## Work task
Exact copies of all the lines below are needed, without the pictures.

═════ Available records ═════

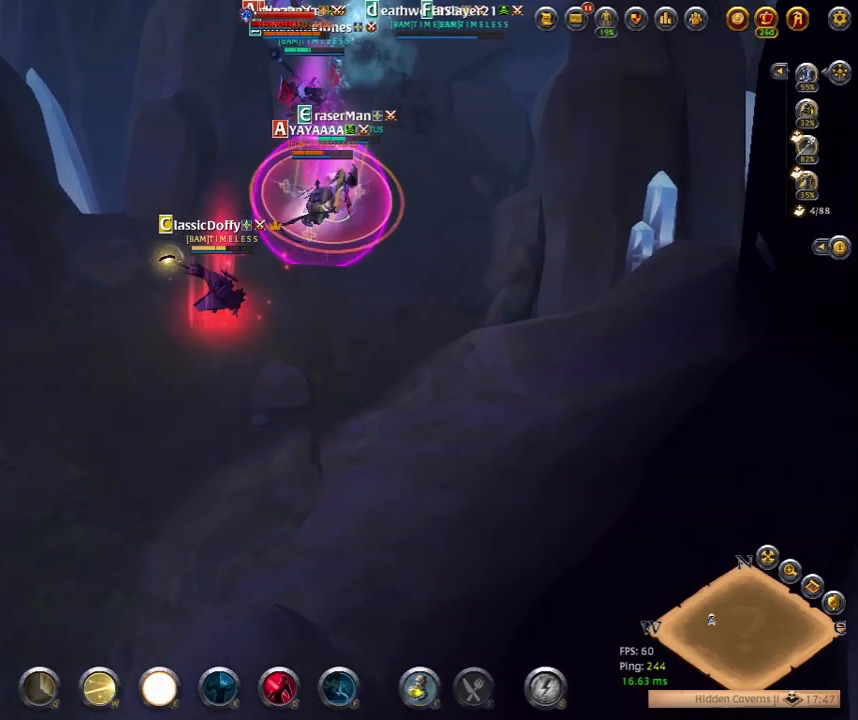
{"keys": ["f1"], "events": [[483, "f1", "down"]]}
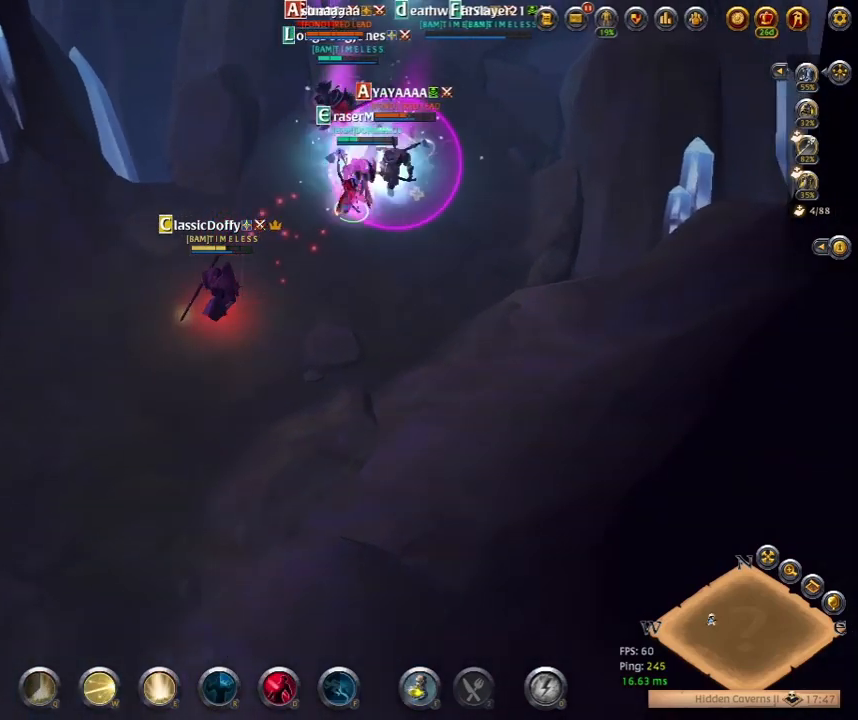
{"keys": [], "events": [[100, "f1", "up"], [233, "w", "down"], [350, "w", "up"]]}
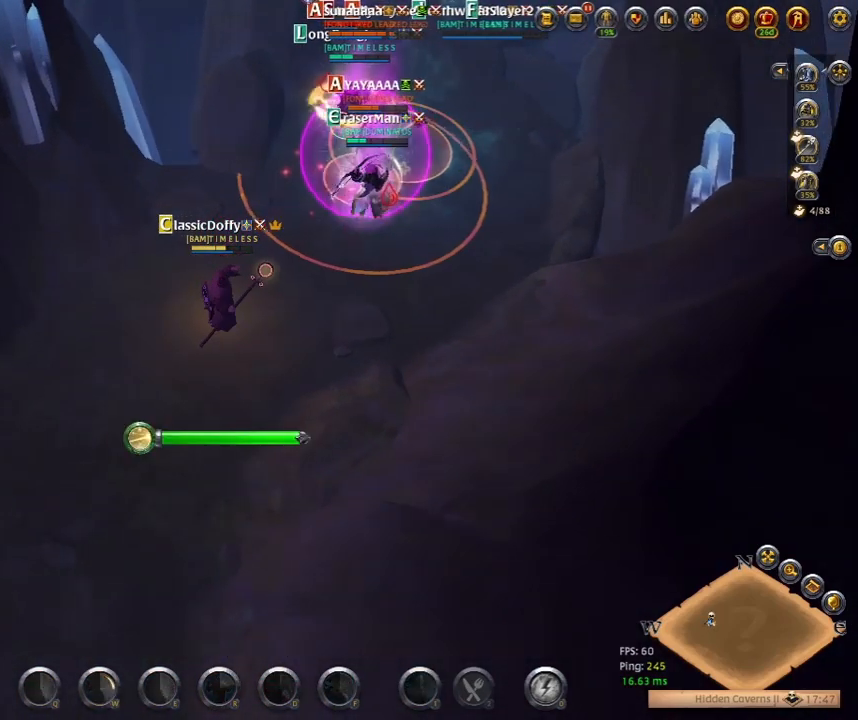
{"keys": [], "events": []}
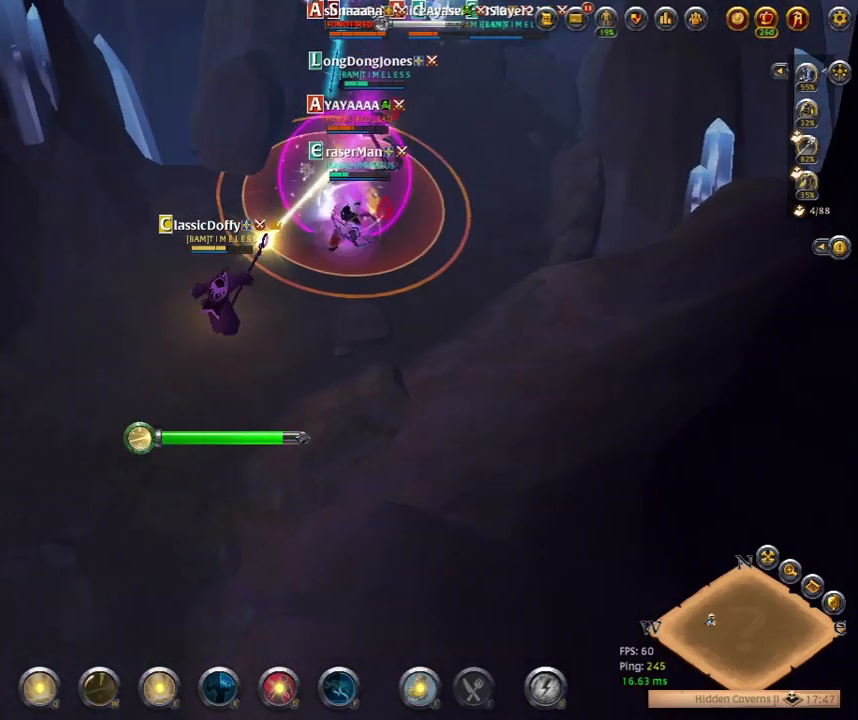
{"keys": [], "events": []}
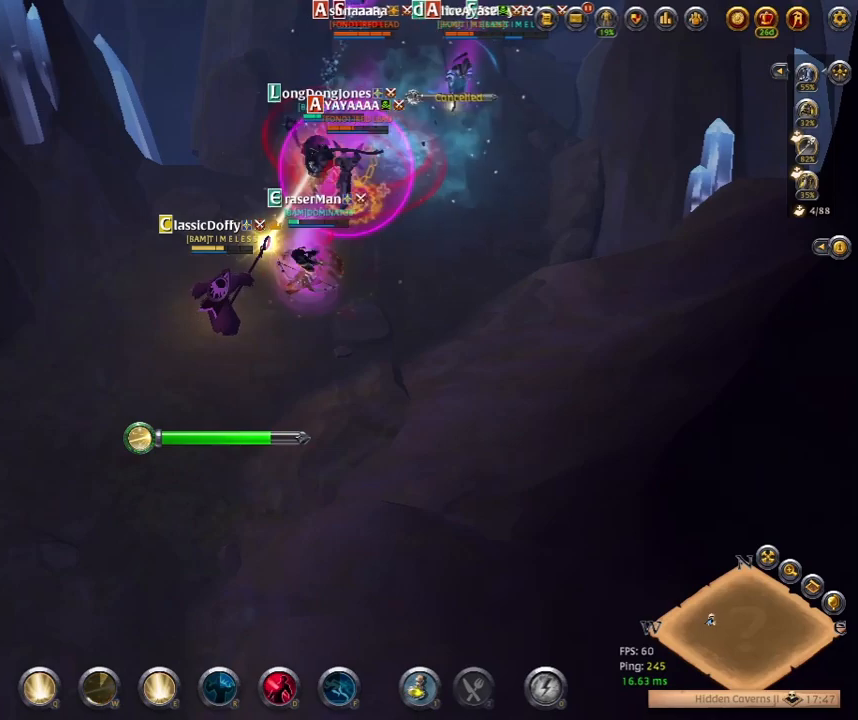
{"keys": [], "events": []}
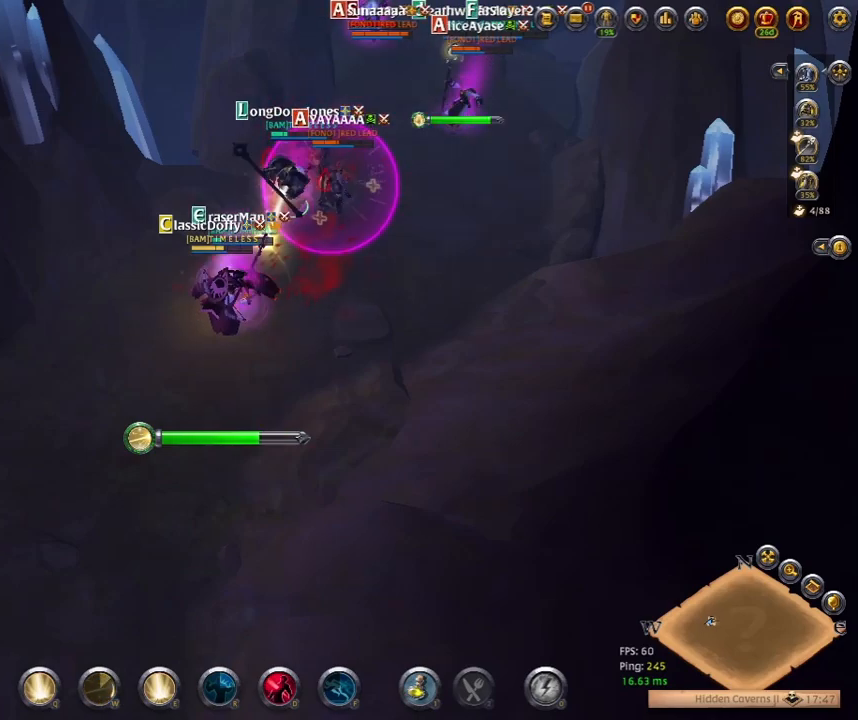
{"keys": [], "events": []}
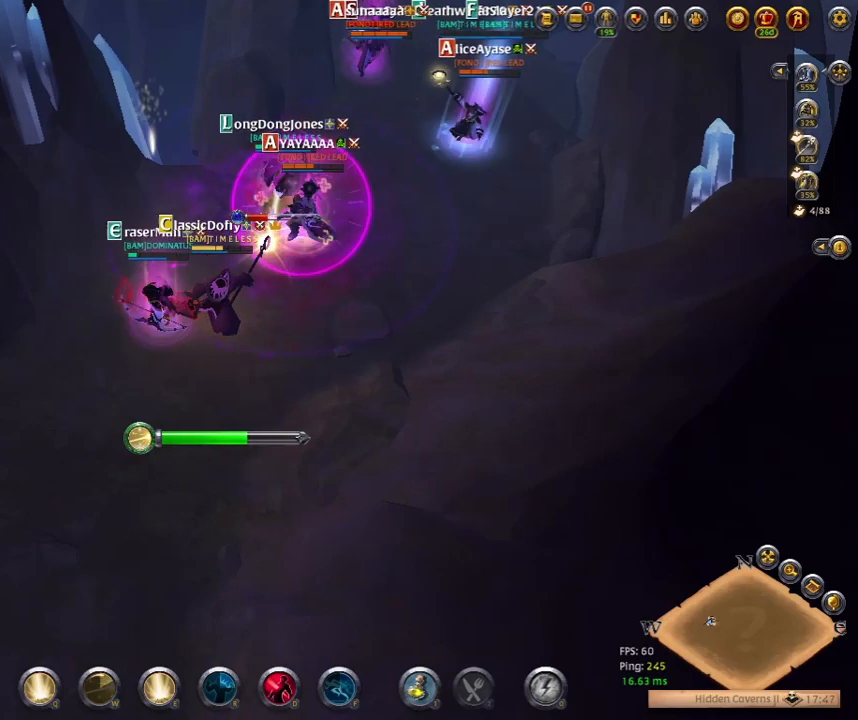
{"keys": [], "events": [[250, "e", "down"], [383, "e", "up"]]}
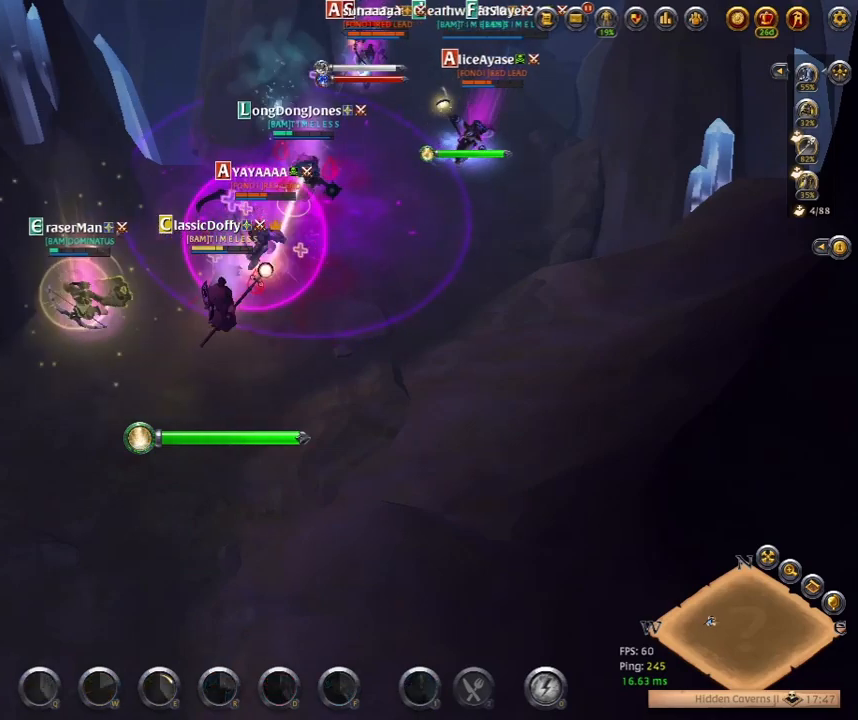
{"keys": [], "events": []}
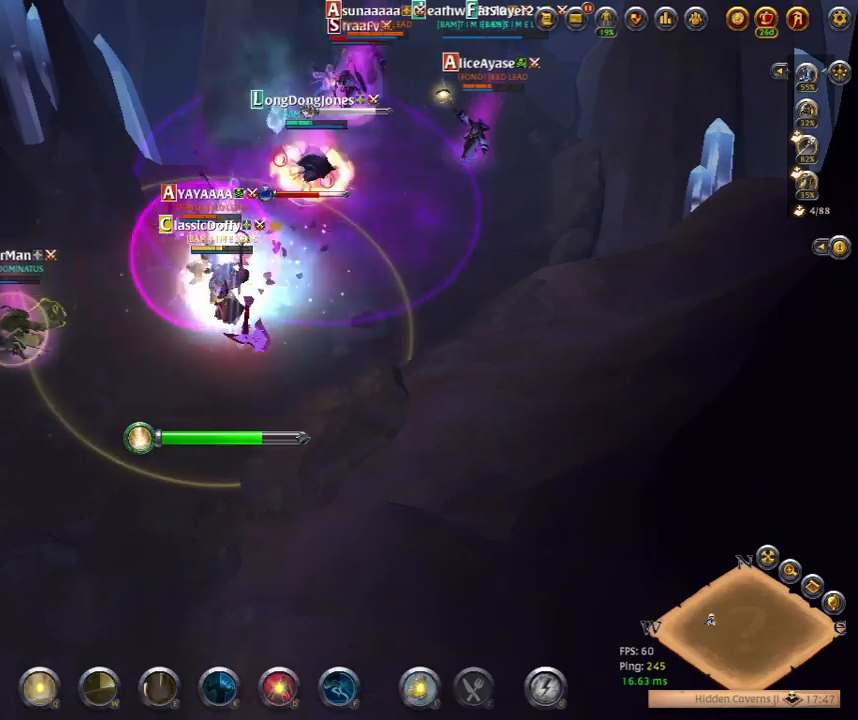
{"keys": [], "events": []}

═════

## Result for this task
{"keys": ["f1"], "events": [[483, "f1", "down"]]}
{"keys": [], "events": [[100, "f1", "up"], [233, "w", "down"], [350, "w", "up"]]}
{"keys": [], "events": []}
{"keys": [], "events": []}
{"keys": [], "events": []}
{"keys": [], "events": []}
{"keys": [], "events": [[250, "e", "down"], [383, "e", "up"]]}
{"keys": [], "events": []}
{"keys": [], "events": []}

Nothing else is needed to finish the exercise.